Easy Web Spidering in Ruby with Anemone
Anemone is a free, multi-threaded Ruby web spider framework from Chris Kite, which is useful for collecting information about websites. With Anemone you can write tasks to generate some interesting statistics on a site just by giving it the URL.
Its only dependency is Nokogiri (an HTML and XML parser). Other than that, you just need to install the gem to get started using Anemone's simple syntax which, among other things, allows you to tell it which pages to include (based on regular expressions) or define callbacks.

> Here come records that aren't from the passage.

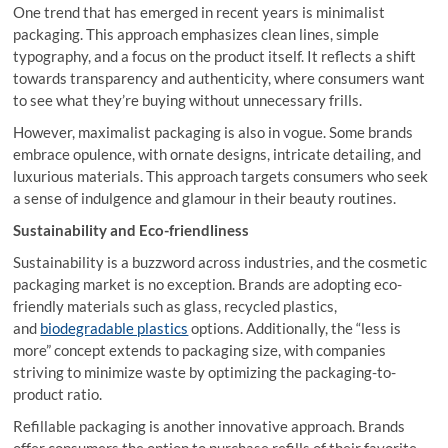
One trend that has emerged in recent years is minimalist
packaging. This approach emphasizes clean lines, simple
typography, and a focus on the product itself. It reflects a shift
towards transparency and authenticity, where consumers want
to see what they’re buying without unnecessary frills.
However, maximalist packaging is also in vogue. Some brands
embrace opulence, with ornate designs, intricate detailing, and
luxurious materials. This approach targets consumers who seek
a sense of indulgence and glamour in their beauty routines.
Sustainability and Eco-friendliness
Sustainability is a buzzword across industries, and the cosmetic
packaging market is no exception. Brands are adopting eco-
friendly materials such as glass, recycled plastics,
and
biodegradable plastics
options. Additionally, the “less is
more” concept extends to packaging size, with companies
striving to minimize waste by optimizing the packaging-to-
product ratio.
Refillable packaging is another innovative approach. Brands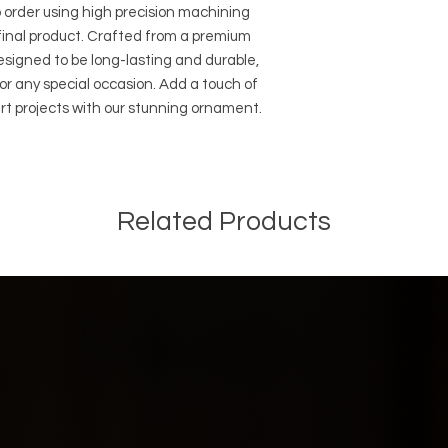
order using high precision machining 
final product. Crafted from a premium 
signed to be long-lasting and durable, 
r any special occasion. Add a touch of 
rt projects with our stunning ornament. 
Related Products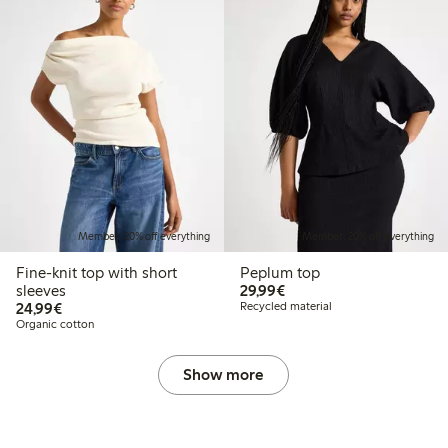
Member: 20% off everything
Member: 20% off everything
Fine-knit top with short
Peplum top
€29.99
sleeves
29,99€
€24.99
24,99€
Recycled material
Organic cotton
Show more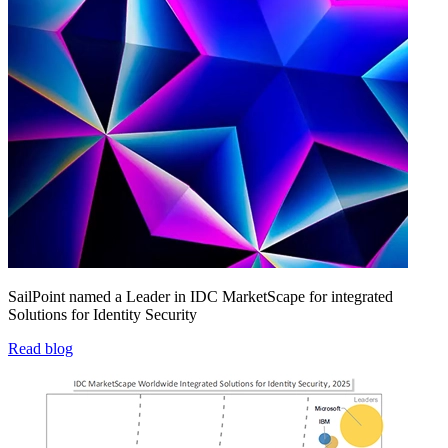
SailPoint named a Leader in IDC MarketScape for integrated
Solutions for Identity Security
Read blog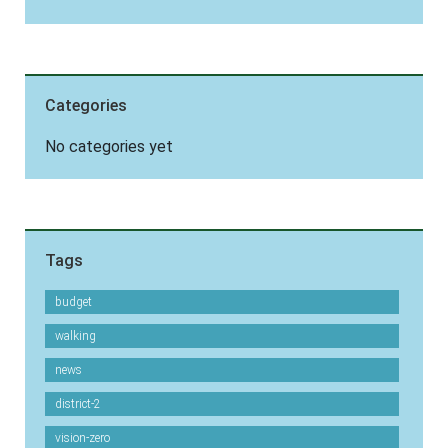
Categories
No categories yet
Tags
budget
walking
news
district-2
vision-zero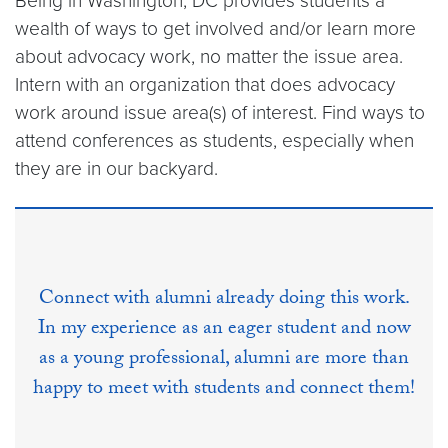
Being in Washington, DC provides students a
wealth of ways to get involved and/or learn more
about advocacy work, no matter the issue area.
Intern with an organization that does advocacy
work around issue area(s) of interest. Find ways to
attend conferences as students, especially when
they are in our backyard.
Connect with alumni already doing this work.
In my experience as an eager student and now
as a young professional, alumni are more than
happy to meet with students and connect them!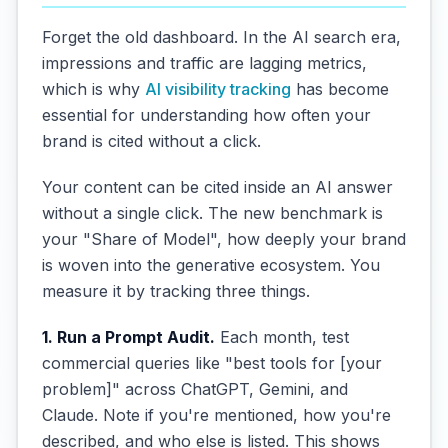
Forget the old dashboard. In the AI search era,
impressions and traffic are lagging metrics,
which is why
AI visibility tracking
has become
essential for understanding how often your
brand is cited without a click.
Your content can be cited inside an AI answer
without a single click. The new benchmark is
your "Share of Model", how deeply your brand
is woven into the generative ecosystem. You
measure it by tracking three things.
1. Run a Prompt Audit.
Each month, test
commercial queries like "best tools for [your
problem]" across ChatGPT, Gemini, and
Claude. Note if you're mentioned, how you're
described, and who else is listed. This shows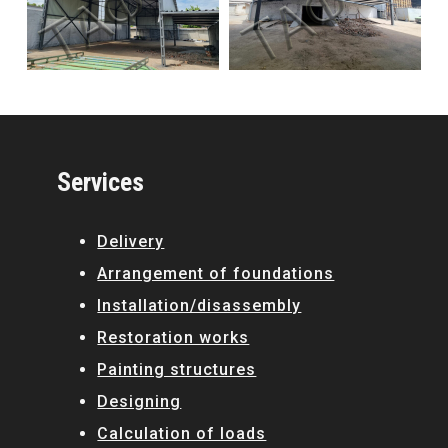
Services
Delivery
Arrangement of foundations
Installation/disassembly
Restoration works
Painting structures
Designing
Calculation of loads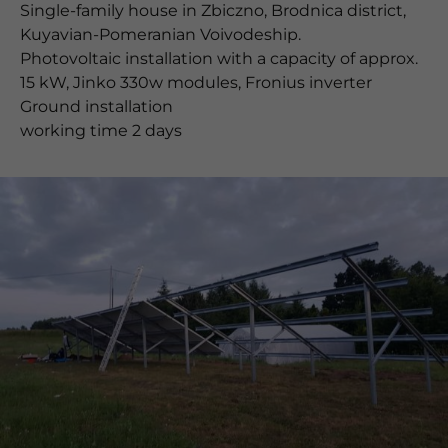
Single-family house in Zbiczno, Brodnica district,
Kuyavian-Pomeranian Voivodeship.
Photovoltaic installation with a capacity of approx.
15 kW, Jinko 330w modules, Fronius inverter
Ground installation
working time 2 days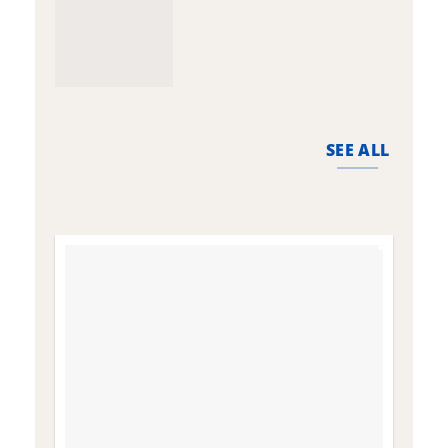
SEE ALL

This example taken from Anemone's homepage prints out the URL of every page on a site:
require 'anemone' Anemone.crawl("http://www.example.com/") do |anemone| anemone.on_every_page do |page| puts page.url end end
The bin folder in the project contains some more in-depth examples, including tasks for counting the number of unique pages on a site, the number of pages at a certain depth in a site, or a list of urls encountered. There's also a combined-task which wraps up a few of these, intended to be run as a daily cron job.
You can install Anemone as a gem or get the source from Github of course, and there's some fairly comprehensive RDoc documentation available in the source or online.
July 3, 2009 at 2:45 pm
Cool but is there anyone that made it work ?

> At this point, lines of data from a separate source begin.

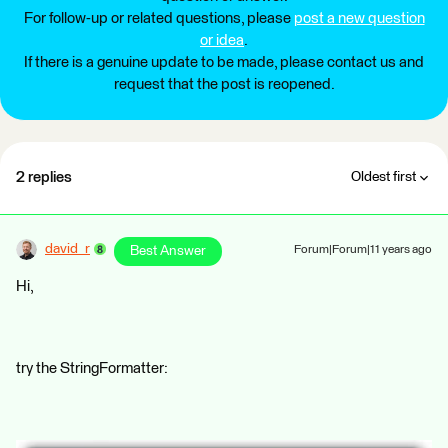
For follow-up or related questions, please
post a new question
or idea
.
If there is a genuine update to be made, please contact us and
request that the post is reopened.
2 replies
Oldest first
david_r
Best Answer
Forum|Forum|11 years ago
Hi,
try the StringFormatter: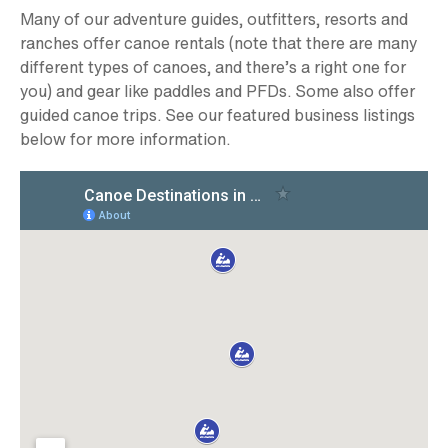
Many of our adventure guides, outfitters, resorts and
ranches offer canoe rentals (note that there are many
different types of canoes, and there’s a right one for
you) and gear like paddles and PFDs. Some also offer
guided canoe trips. See our featured business listings
below for more information.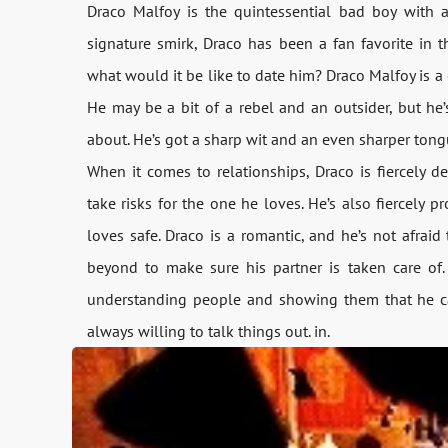
Draco Malfoy is the quintessential bad boy with a
signature smirk, Draco has been a fan favorite in the
what would it be like to date him? Draco Malfoy is a 
He may be a bit of a rebel and an outsider, but he’s
about. He’s got a sharp wit and an even sharper tongu
When it comes to relationships, Draco is fiercely d
take risks for the one he loves. He’s also fiercely 
loves safe. Draco is a romantic, and he’s not afrai
beyond to make sure his partner is taken care of. 
understanding people and showing them that he care
always willing to talk things out. in.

from the given example, just got the homepage, no crawl.
searching further, got on spidr wich seems to do the same work with kind of the same syntax; it just fails.

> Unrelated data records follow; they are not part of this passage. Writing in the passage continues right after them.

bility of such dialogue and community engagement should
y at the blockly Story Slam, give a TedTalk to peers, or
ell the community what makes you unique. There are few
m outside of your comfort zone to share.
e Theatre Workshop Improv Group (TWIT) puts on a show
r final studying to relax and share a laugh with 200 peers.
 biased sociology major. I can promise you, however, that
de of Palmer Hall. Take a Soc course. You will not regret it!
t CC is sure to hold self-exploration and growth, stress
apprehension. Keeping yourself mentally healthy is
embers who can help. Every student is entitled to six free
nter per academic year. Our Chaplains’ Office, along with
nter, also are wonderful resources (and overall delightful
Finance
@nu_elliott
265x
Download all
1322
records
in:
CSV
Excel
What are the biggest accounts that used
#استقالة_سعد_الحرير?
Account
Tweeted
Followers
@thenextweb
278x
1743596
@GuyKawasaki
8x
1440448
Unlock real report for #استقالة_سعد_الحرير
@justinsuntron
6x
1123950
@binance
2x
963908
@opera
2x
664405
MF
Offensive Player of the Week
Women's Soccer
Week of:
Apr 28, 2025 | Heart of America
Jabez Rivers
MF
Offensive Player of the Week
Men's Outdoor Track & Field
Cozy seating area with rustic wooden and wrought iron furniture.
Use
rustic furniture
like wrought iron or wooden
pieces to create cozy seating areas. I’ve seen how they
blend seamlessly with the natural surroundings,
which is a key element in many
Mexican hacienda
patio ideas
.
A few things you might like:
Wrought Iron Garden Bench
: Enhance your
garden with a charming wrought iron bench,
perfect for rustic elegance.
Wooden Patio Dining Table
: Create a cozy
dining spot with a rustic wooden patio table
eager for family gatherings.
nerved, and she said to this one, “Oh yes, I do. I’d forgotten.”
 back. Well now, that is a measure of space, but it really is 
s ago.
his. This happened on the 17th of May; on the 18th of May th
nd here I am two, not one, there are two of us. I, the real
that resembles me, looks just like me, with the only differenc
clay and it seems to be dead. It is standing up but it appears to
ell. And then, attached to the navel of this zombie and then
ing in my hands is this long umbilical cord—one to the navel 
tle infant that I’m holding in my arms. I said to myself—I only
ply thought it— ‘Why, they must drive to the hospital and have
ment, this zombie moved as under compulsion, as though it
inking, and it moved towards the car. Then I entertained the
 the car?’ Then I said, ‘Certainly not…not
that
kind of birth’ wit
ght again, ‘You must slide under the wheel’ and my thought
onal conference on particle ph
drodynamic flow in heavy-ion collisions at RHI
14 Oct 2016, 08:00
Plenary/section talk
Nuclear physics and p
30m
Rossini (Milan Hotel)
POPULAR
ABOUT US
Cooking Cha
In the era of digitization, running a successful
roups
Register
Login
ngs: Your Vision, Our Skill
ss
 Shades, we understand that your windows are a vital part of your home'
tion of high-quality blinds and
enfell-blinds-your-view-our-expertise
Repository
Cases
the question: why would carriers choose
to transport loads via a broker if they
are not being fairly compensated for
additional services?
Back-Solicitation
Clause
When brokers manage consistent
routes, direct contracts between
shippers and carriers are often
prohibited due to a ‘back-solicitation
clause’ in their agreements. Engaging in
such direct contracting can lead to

so for the time spent, disappointed…
July 3, 2009 at 5:35 pm
Hi Ben. I gave some of the examples a try, and they worked for me.
July 3, 2009 at 11:45 pm
Just for your information: there's also a dependency on facets it seems.
July 3, 2009 at 11:54 pm
Hmm, I get only one link when trying the example like this:
Anemone.crawl("http://www.rubyinside.com") { |a| a.on_every_page{|p| puts p.url} }
=> http://www.rubyinside.com
July 4, 2009 at 11:53 am
Soleone: try add a slash after url, like : "http://www.rubyinside.com/"
July 4, 2009 at 12:03 pm
Try that last example with a trailing slash on the url. Not sure why, but this seems to make a difference. :)
July 6, 2009 at 12:59 pm
Okay, the new version (0.0.6) doesn't have the trailing slash problem anymore, nice!
July 9, 2009 at 6:47 pm
I like . It is too simple to be true.
July 10, 2009 at 7:36 pm
Nice.
If all you're looking for is to take a mirror of a site you can simply do:
wget -m http://www.rubyinside.com/
If you just want to spider all your links to make sure nothing is broken:
wget --spider http://www.rubyinside.com/
But if you want to do anything more useful, this looks like a pretty simple approach. Will have to give it a look.